Input rows.

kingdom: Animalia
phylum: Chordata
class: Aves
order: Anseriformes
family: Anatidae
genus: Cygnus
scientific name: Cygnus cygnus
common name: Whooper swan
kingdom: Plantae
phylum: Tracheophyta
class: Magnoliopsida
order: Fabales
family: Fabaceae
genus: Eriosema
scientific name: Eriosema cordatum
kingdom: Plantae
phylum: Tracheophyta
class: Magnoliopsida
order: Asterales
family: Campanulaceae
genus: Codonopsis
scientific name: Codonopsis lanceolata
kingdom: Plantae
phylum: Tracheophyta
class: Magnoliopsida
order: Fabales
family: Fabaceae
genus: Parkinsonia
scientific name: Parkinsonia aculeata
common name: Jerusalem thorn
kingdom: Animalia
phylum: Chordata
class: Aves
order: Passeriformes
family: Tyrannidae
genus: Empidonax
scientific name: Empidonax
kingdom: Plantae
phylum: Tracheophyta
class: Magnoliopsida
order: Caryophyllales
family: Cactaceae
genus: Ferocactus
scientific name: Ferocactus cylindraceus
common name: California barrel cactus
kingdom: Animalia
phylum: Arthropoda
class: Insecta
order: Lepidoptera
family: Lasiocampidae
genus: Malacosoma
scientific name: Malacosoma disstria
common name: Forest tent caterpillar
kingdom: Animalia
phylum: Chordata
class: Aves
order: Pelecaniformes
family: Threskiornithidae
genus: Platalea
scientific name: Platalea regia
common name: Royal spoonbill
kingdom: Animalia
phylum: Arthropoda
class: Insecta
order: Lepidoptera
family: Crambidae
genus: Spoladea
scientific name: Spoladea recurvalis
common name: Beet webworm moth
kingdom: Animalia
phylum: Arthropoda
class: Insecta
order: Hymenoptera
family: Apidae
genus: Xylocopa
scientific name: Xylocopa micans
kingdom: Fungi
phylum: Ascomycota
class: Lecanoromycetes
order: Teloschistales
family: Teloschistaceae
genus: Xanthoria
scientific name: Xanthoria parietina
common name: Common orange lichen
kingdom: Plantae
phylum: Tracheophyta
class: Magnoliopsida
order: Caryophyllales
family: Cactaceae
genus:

Required task. Express every line of all the records above as a JSON list of strings, one string per line, with blank lines left out.

Expected answer.
[
  "kingdom: Animalia",
  "phylum: Chordata",
  "class: Aves",
  "order: Anseriformes",
  "family: Anatidae",
  "genus: Cygnus",
  "scientific name: Cygnus cygnus",
  "common name: Whooper swan",
  "kingdom: Plantae",
  "phylum: Tracheophyta",
  "class: Magnoliopsida",
  "order: Fabales",
  "family: Fabaceae",
  "genus: Eriosema",
  "scientific name: Eriosema cordatum",
  "kingdom: Plantae",
  "phylum: Tracheophyta",
  "class: Magnoliopsida",
  "order: Asterales",
  "family: Campanulaceae",
  "genus: Codonopsis",
  "scientific name: Codonopsis lanceolata",
  "kingdom: Plantae",
  "phylum: Tracheophyta",
  "class: Magnoliopsida",
  "order: Fabales",
  "family: Fabaceae",
  "genus: Parkinsonia",
  "scientific name: Parkinsonia aculeata",
  "common name: Jerusalem thorn",
  "kingdom: Animalia",
  "phylum: Chordata",
  "class: Aves",
  "order: Passeriformes",
  "family: Tyrannidae",
  "genus: Empidonax",
  "scientific name: Empidonax",
  "kingdom: Plantae",
  "phylum: Tracheophyta",
  "class: Magnoliopsida",
  "order: Caryophyllales",
  "family: Cactaceae",
  "genus: Ferocactus",
  "scientific name: Ferocactus cylindraceus",
  "common name: California barrel cactus",
  "kingdom: Animalia",
  "phylum: Arthropoda",
  "class: Insecta",
  "order: Lepidoptera",
  "family: Lasiocampidae",
  "genus: Malacosoma",
  "scientific name: Malacosoma disstria",
  "common name: Forest tent caterpillar",
  "kingdom: Animalia",
  "phylum: Chordata",
  "class: Aves",
  "order: Pelecaniformes",
  "family: Threskiornithidae",
  "genus: Platalea",
  "scientific name: Platalea regia",
  "common name: Royal spoonbill",
  "kingdom: Animalia",
  "phylum: Arthropoda",
  "class: Insecta",
  "order: Lepidoptera",
  "family: Crambidae",
  "genus: Spoladea",
  "scientific name: Spoladea recurvalis",
  "common name: Beet webworm moth",
  "kingdom: Animalia",
  "phylum: Arthropoda",
  "class: Insecta",
  "order: Hymenoptera",
  "family: Apidae",
  "genus: Xylocopa",
  "scientific name: Xylocopa micans",
  "kingdom: Fungi",
  "phylum: Ascomycota",
  "class: Lecanoromycetes",
  "order: Teloschistales",
  "family: Teloschistaceae",
  "genus: Xanthoria",
  "scientific name: Xanthoria parietina",
  "common name: Common orange lichen",
  "kingdom: Plantae",
  "phylum: Tracheophyta",
  "class: Magnoliopsida",
  "order: Caryophyllales",
  "family: Cactaceae",
  "genus:"
]